Saved data entries
==*==
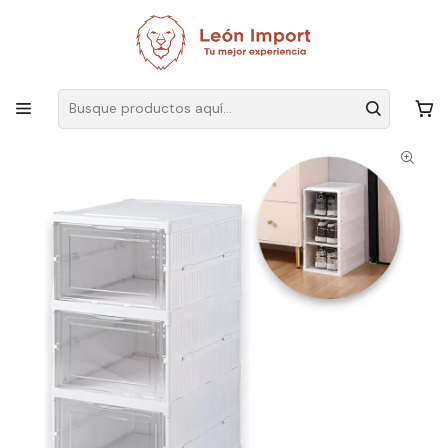
Envíos GRATIS
por compras sobre $19.990
Inicio
Ver Todos Los Productos
Zapatera Organizador Caja Apilable Para Zapatos 3 Niveles Color
Blanco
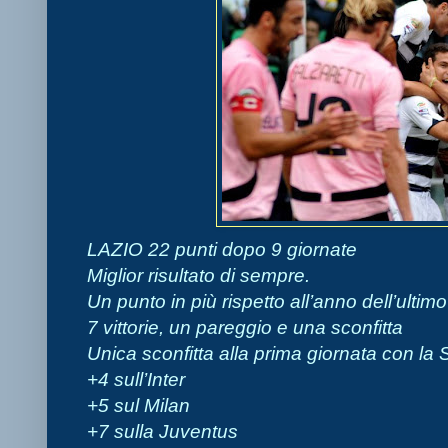
LAZIO 22 punti dopo 9 giornate
Miglior risultato di sempre.
Un punto in più rispetto all’anno dell’ulti
7 vittorie, un pareggio e una sconfitta
Unica sconfitta alla prima giornata con la
+4 sull’Inter
+5 sul Milan
+7 sulla Juventus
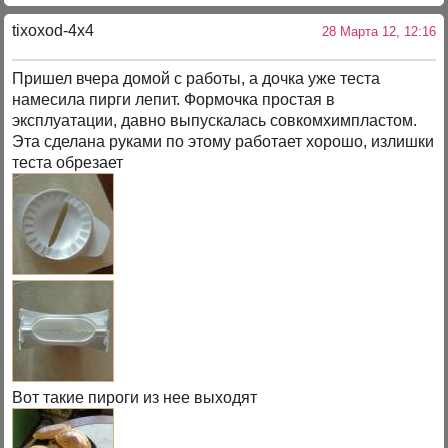
tixoxod-4x4
28 Марта 12, 12:16
Пришел вчера домой с работы, а дочка уже теста
намесила пирги лепит. Формочка простая в
эксплуатации, давно выпускалась совкомхимпластом.
Эта сделана руками по этому работает хорошо, излишки
теста обрезает
Вот такие пироги из нее выходят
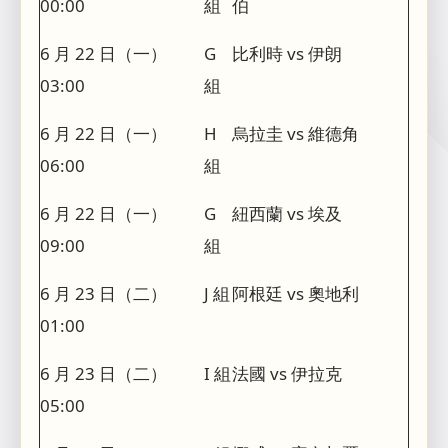
00:00
組
伯
6 月 22 日（一）
G
比利時 vs 伊朗
03:00
組
6 月 22 日（一）
H
烏拉圭 vs 維德角
06:00
組
6 月 22 日（一）
G
紐西蘭 vs 埃及
09:00
組
6 月 23 日（二）
J 組
阿根廷 vs 奧地利
01:00
6 月 23 日（二）
I 組
法國 vs 伊拉克
05:00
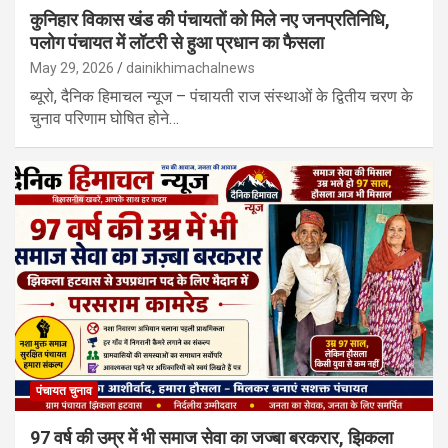
कुनिहार विकास खंड की पंचायतों को मिले नए जनप्रतिनिधि,
पलोग पंचायत में लॉटरी से हुआ प्रधान का फैसला
May 29, 2026
dainikhimachalnews
ब्यूरो, दैनिक हिमाचल न्यूज – पंचायती राज संस्थाओं के द्वितीय चरण के
चुनाव परिणाम घोषित होने…
पंचायत चुनाव
97 वर्ष की उम्र में भी समाज सेवा का जज्बा बरकरार, झिकला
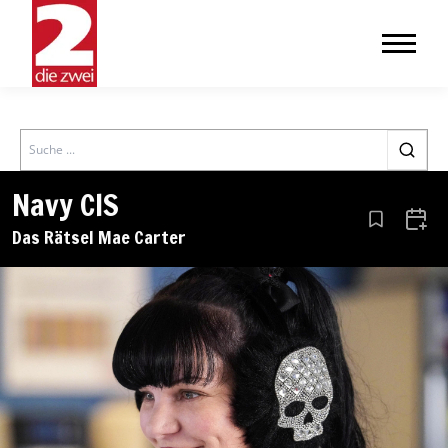
Search
Navy CIS
Aus den Le
Zum 
Das Rätsel Mae Carter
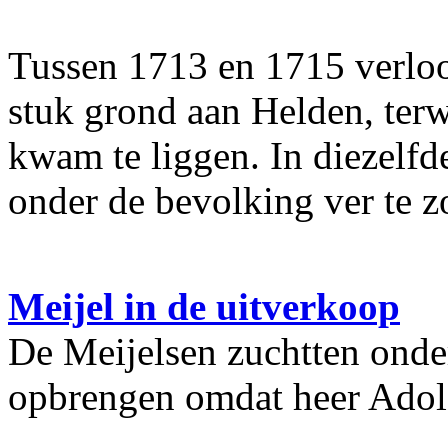
Tussen 1713 en 1715 verloo
stuk grond aan Helden, terw
kwam te liggen. In diezelfd
onder de bevolking ver te 
Meijel in de uitverkoop
De Meijelsen zuchtten onder
opbrengen omdat heer Adolf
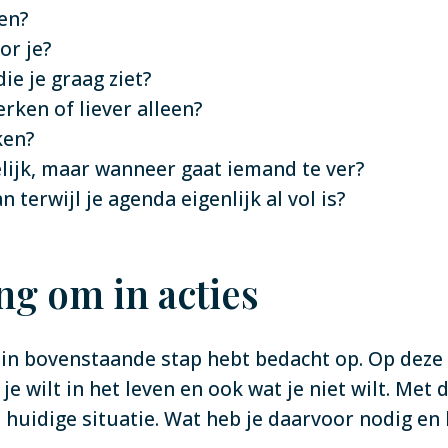
en?
or je?
ie je graag ziet?
erken of liever alleen?
ken?
elijk, maar wanneer gaat iemand te ver?
terwijl je agenda eigenlijk al vol is?
ng om in acties
ij in bovenstaande stap hebt bedacht op. Op deze
 je wilt in het leven en ook wat je niet wilt. Met 
huidige situatie. Wat heb je daarvoor nodig en 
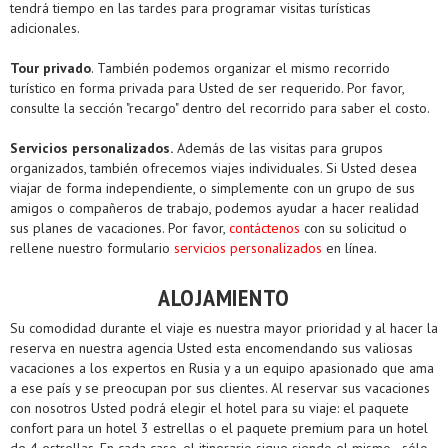
tendrá tiempo en las tardes para programar visitas turísticas
adicionales.
Tour privado
. También podemos organizar el mismo recorrido
turístico en forma privada para Usted de ser requerido. Por favor,
consulte la sección "recargo" dentro del recorrido para saber el costo.
Servicios personalizados.
Además de las visitas para grupos
organizados, también ofrecemos viajes individuales. Si Usted desea
viajar de forma independiente, o simplemente con un grupo de sus
amigos o compañeros de trabajo, podemos ayudar a hacer realidad
sus planes de vacaciones. Por favor,
contáctenos
con su solicitud o
rellene nuestro formulario
servicios personalizados
en línea.
ALOJAMIENTO
Su comodidad durante el viaje es nuestra mayor prioridad y al hacer la
reserva en nuestra agencia Usted esta encomendando sus valiosas
vacaciones a los expertos en Rusia y a un equipo apasionado que ama
a ese país y se preocupan por sus clientes. Al reservar sus vacaciones
con nosotros Usted podrá elegir el hotel para su viaje: el paquete
confort para un hotel 3 estrellas o el paquete premium para un hotel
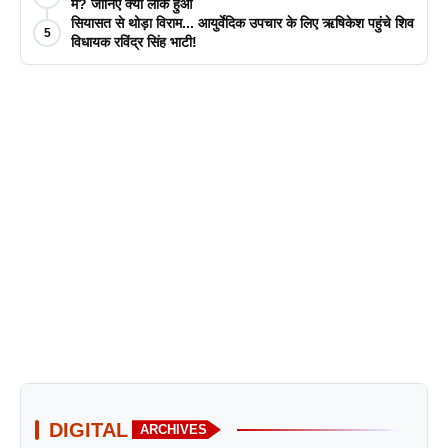
में? जानिए क्या लीक हुआ
सियासत से थोड़ा विराम... आयुर्वेदिक उपचार के लिए ऋषिकेश पहुंचे शिव
5
विधायक रविंद्र सिंह भाटी!
DIGITAL
ARCHIVES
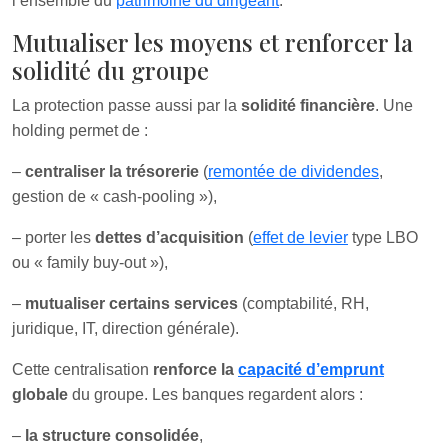
l’ensemble du
patrimoine du dirigeant
.
Mutualiser les moyens et renforcer la
solidité du groupe
La protection passe aussi par la
solidité financière
. Une
holding permet de :
–
centraliser la trésorerie
(
remontée de dividendes
,
gestion de « cash-pooling »),
– porter les
dettes d’acquisition
(
effet de levier
type LBO
ou « family buy-out »),
–
mutualiser certains services
(comptabilité, RH,
juridique, IT, direction générale).
Cette centralisation
renforce la
capacité d’emprunt
globale
du groupe. Les banques regardent alors :
–
la structure consolidée
,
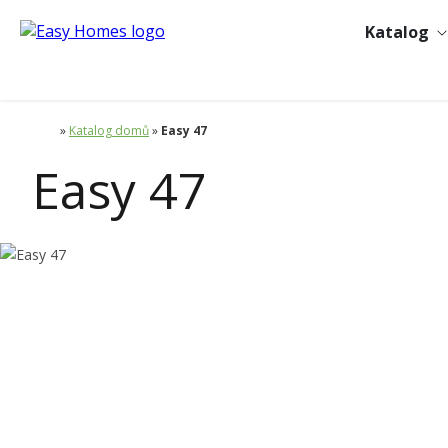
Katalog
»
Katalog domů
»
Easy 47
Easy 47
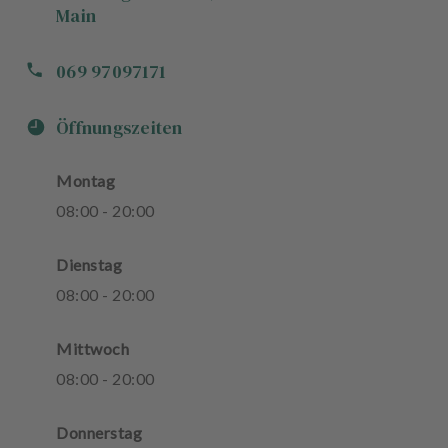
Main
069 97097171
Öffnungszeiten
Montag
08
:
00
-
20
:
00
Dienstag
08
:
00
-
20
:
00
Mittwoch
08
:
00
-
20
:
00
Donnerstag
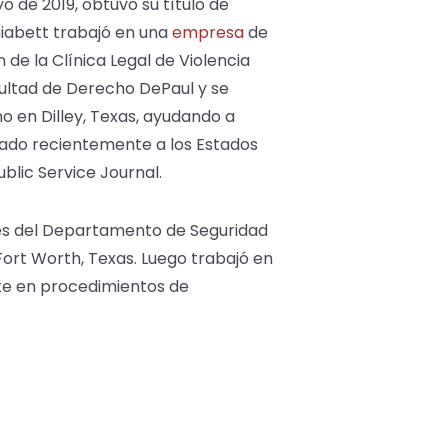
o de 2019, obtuvo su título de
hiabett trabajó en una
empresa
de
de la Clínica Legal de Violencia
cultad de Derecho DePaul y se
 en Dilley, Texas, ayudando a
egado recientemente a los Estados
blic Service Journal.
res del Departamento de Seguridad
Fort Worth, Texas. Luego trabajó en
te en procedimientos de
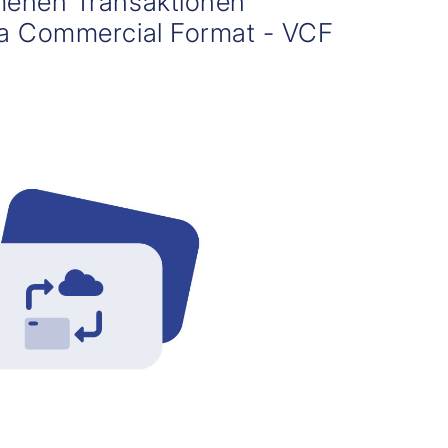
enen Transaktionen
a Commercial Format - VCF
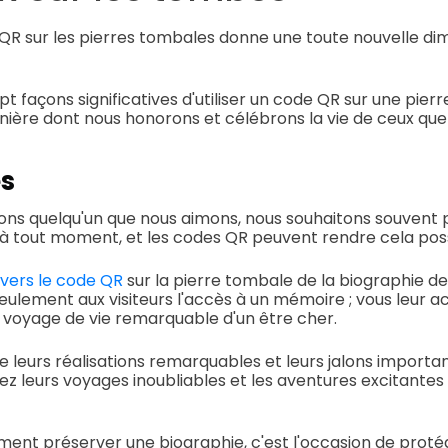
QR sur les pierres tombales donne une toute nouvelle dim
t façons significatives d'utiliser un code QR sur une pie
ière dont nous honorons et célébrons la vie de ceux que
es
ns quelqu'un que nous aimons, nous souhaitons souvent p
ie à tout moment, et les codes QR peuvent rendre cela poss
 vers le code QR
sur la pierre tombale de la biographie de
seulement aux visiteurs l'accès à un mémoire ; vous leur 
 voyage de vie remarquable d'un être cher.
e leurs réalisations remarquables et leurs jalons importan
z leurs voyages inoubliables et les aventures excitantes d
ent préserver une biographie, c'est l'occasion de proté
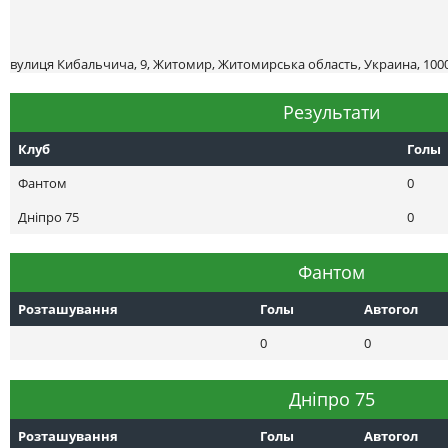
вулиця Кибальчича, 9, Житомир, Житомирська область, Украина, 100
Результати
Клуб
Голы
Фантом
0
Днiпро 75
0
Фантом
Розташування
Голы
Автогол
0
0
Днiпро 75
Розташування
Голы
Автогол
==*==
Aim of the task: For each line above that includes "sconfitta", make a copy.

Your response:
7 vittorie, un pareggio e una sconfitta
Unica sconfitta alla prima giornata con la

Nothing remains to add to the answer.